2 min read Partner content

Age UK is calling for critical action from the government in three areas during 2013.

The Autumn Statement announced bleak growth figures and more cuts ahead, reminding us all, once again, we face hard times and unprecedented and prolonged pressure on public services many of which older people rely.

This is why now, more than ever, we all need - the government, public, private, and voluntary sectors and individuals - to work together to meet the challenges and maximise the opportunities our growing ageing population presents.

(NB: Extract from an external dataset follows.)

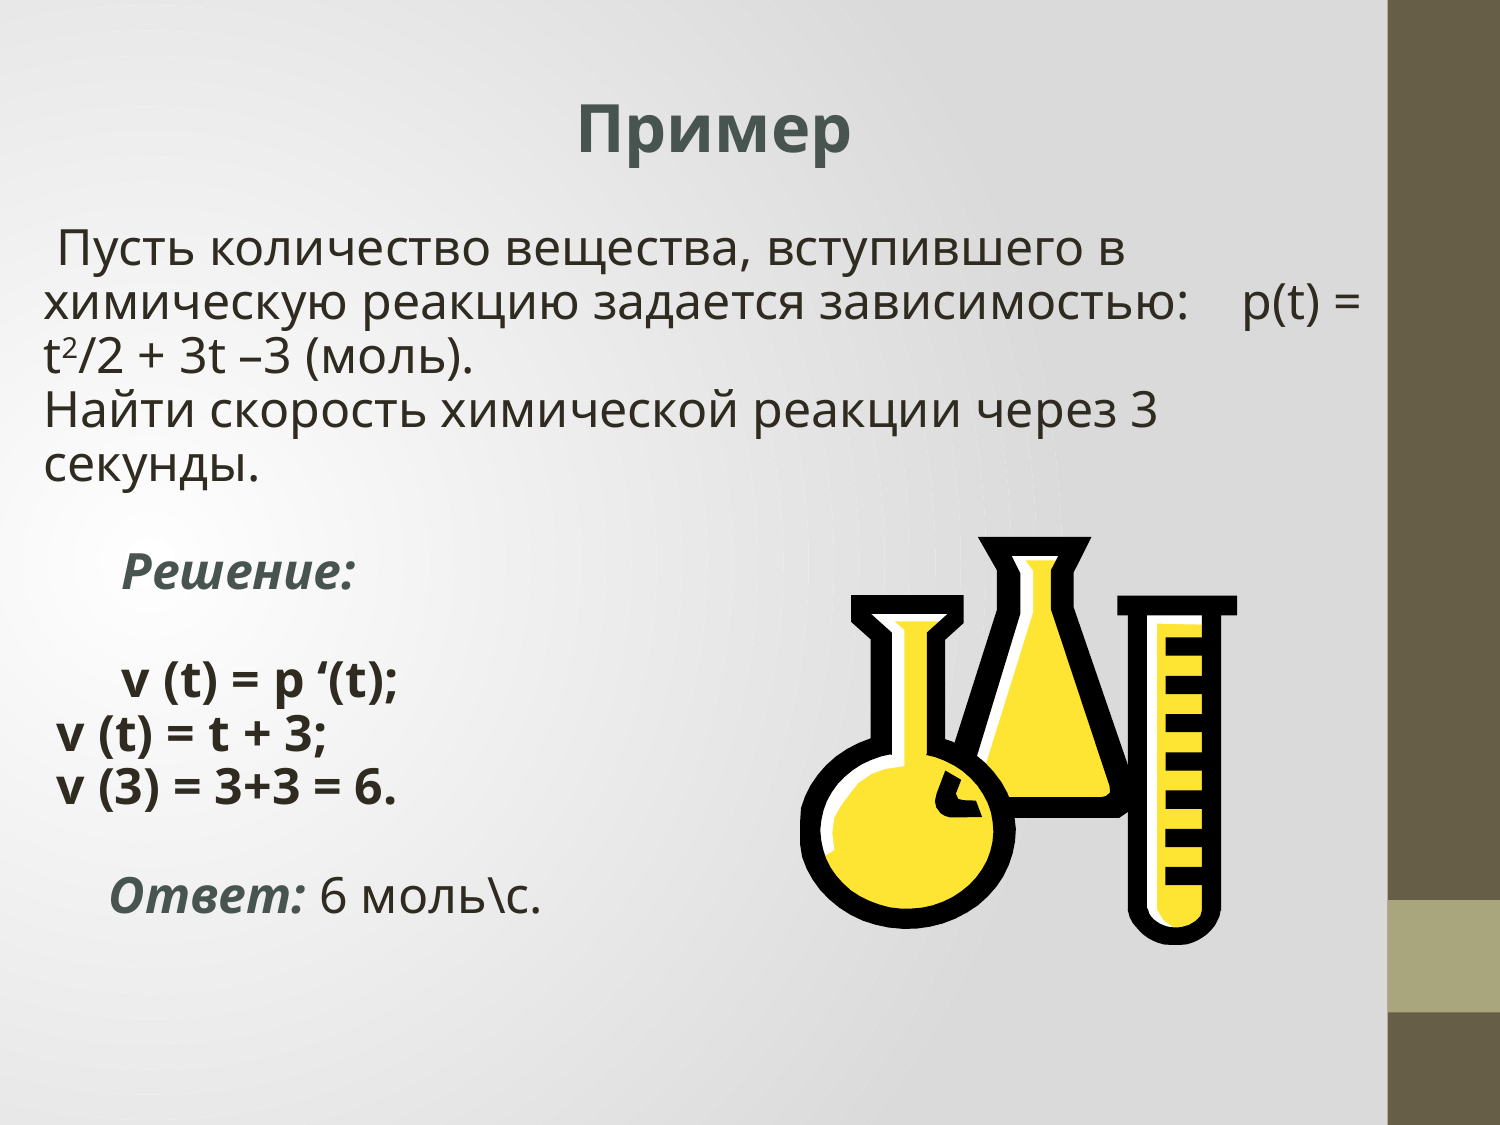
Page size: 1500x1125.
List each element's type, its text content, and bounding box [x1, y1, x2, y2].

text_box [799, 535, 1242, 949]
text_box Пусть количество вещества, вступившего в химическую реакцию задается зависимостью: р(t) = t2/2 + 3t –3 (моль). Найти скорость химической реакции через 3 секунды. Решение: v (t) = p ‘(t); v (t) = t + 3; v (3) = 3+3 = 6. Ответ: 6 моль\с. [28, 214, 1400, 1040]
text_box Пример [560, 78, 868, 173]
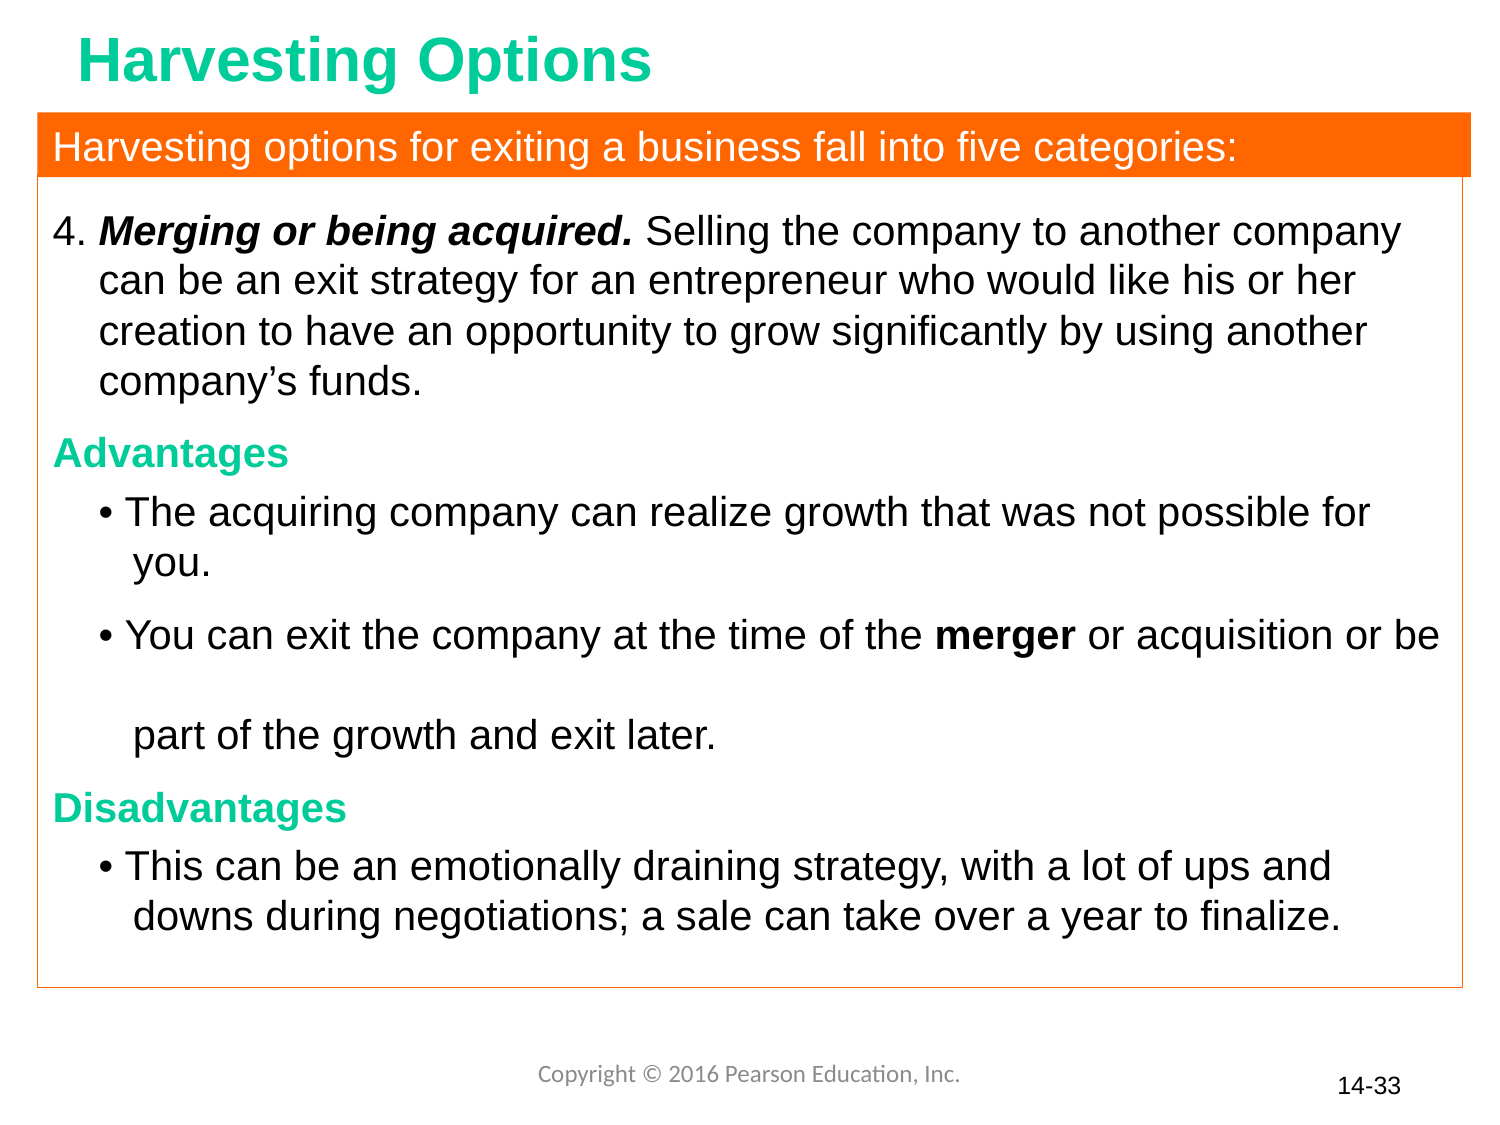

Age UK, together with our national and local partners, is playing its part. In 2012 we reached over 7 million older people with our information and advice services, our handy person service visited nearly 14,000 homes and we helped more than 65,000 older people keep active and healthy through our Fit as a Fiddle programme. In tough economic times we understand supporting people in later life to make informed choices and maximise their wealth, health, independence and wellbeing is important for the individuals and helps drive down inefficient and unnecessary costs in our public services.

It is critical the Government does the same. We want to see action in 2013 in the following areas:

  • A Pensions Bill as announced in the Queen’s Speech to introduce a universal flat rate pension and to simplify the current complex system making it easier for people to plan and prepare for their retirement. This must be alongside a clear strategy and timetable to reduce the 1.7 million pensioners who currently live in poverty.
  • A Care and Support Bill which includes Andrew Dilnot’s recommendations to introduce a cap on the amount individuals pay for care. This must be accompanied by a commitment to better fund social care that is so desperately needed.
  • Implementation of the Dignity in Care Commission’s recommendations by the government, health and public sectors to ensure that the Government and the health and care sector acts to deliver dignity for all. More widely we must make sure older people are supported to live happy and healthy lives through equal access to appropriate prevention, treatment and rehabilitation services.

Older people make an enormous contribution as carers, workers, consumers, volunteers, taxpayers and as members of communities across the UK. We need to work together to ensure that they are supported to meet their aspirations and to live rewarding later lives.